I’m a firm believer in cyber. If your ASP is going up and your adoption and your large customers is going up, you’re working on a problem that matters. And I’ll tell you, external cyber matters. Every CECL continues to be worried about getting attacked halfway around the world by nation state actors by cyber-criminal groups, they’re less worried about an insider threat issue. I remember, 15 years ago, that was kind of top worry, that’s not the number 1 we’re earn more. And external attack is what’s keeping these guys up at night, and we think we’re in the right place at the right time.

Jonathan Ruykhaver: Yes, it’s not like what you’re saying is the demand trends are pretty strong across the entire platform. And so I guess, along those lines, how do you – how do you see the sales organization equipped to sell across protection intelligence disruption? Are they fully up to speed on handling each one of those pillars? Or is there work that you need to do there to kind of drive that execution of a more platform sale?

James Foster: I don’t think we’ve ever done, Jonathan. I mean I’m a believer in consistent training and consistent enablement. I mean, the analogy here we used some of the best athletes or the best performers of all time, still trained daily. And so even if you reach the peak and what you do, you’re the best quarter back to ever play, you’re the best ever play your sport antennas, you still practice daily to get better. And I think our team on our go-to-market side of the house, we think is best-in-class for our space, but that’s because we’re – unless we focused on continuing to improve them. I would say, though, our efforts in the channel always lag our internal sales team. So there is certainly more we can do there. We’re still the baby on the block, right?

We’re still the smallest cyber company out there.
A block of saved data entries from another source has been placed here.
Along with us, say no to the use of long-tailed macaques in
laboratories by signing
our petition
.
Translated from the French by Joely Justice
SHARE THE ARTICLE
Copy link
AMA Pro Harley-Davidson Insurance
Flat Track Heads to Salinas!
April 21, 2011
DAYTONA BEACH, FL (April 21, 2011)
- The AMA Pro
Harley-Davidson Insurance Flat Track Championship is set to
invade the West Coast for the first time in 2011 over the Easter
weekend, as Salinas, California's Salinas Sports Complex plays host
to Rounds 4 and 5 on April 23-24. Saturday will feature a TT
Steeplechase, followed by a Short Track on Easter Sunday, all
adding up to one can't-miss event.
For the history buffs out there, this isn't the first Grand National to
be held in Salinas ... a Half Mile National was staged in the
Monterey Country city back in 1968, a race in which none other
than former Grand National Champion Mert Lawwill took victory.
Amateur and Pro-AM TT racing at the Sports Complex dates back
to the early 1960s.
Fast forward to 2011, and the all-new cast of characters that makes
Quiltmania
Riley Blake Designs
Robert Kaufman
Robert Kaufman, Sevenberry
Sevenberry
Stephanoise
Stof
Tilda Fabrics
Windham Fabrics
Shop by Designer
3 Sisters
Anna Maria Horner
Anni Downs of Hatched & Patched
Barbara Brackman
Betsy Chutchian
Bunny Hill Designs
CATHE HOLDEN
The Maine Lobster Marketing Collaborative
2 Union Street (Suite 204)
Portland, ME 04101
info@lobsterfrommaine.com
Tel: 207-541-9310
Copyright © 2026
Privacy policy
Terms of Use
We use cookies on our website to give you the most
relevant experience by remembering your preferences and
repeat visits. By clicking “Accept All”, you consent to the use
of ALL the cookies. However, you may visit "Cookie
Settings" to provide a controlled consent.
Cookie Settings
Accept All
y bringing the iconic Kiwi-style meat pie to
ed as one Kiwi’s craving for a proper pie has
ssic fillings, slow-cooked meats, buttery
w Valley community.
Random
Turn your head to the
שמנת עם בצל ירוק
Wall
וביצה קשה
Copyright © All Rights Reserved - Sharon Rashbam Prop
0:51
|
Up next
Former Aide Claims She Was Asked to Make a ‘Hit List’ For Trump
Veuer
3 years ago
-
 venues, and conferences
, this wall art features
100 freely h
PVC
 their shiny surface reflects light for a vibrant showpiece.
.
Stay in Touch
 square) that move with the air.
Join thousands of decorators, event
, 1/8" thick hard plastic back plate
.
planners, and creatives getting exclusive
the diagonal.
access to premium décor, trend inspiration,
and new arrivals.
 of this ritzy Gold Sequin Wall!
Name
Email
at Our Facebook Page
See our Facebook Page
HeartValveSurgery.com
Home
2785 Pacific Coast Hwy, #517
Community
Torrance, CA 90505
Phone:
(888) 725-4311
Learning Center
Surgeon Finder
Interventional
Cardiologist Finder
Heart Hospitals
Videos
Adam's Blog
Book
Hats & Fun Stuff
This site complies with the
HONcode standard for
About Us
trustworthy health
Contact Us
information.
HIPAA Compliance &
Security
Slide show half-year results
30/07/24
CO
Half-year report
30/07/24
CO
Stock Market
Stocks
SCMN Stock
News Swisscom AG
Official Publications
We’re still the last one to go public. And so, we don’t have the footprint of some of the other peers that we have out there that’s envious to us right now. And so, we’ve got to continue to build brand awareness, and our channel continue to enable the channel, and make sure they understand our differentiated platform and approach.

Jonathan Ruykhaver: Makes a ton of sense. Thank you.

James Foster: Thank you.

Operator: Thank you. There are no further questions at this time. I’d like to turn the call back over to Foster for any closing remarks.

James Foster: Thank you, operator. And as you can tell, we had a record Q2. We remain excited about the opportunities in front of us for the second half of the year. So again, thank you for joining us on the call this morning, and have a wonderful Wednesday. Cheers.

Operator: Thank you for your participation. This does conclude the program, and you may now disconnect. Everyone, have a great day.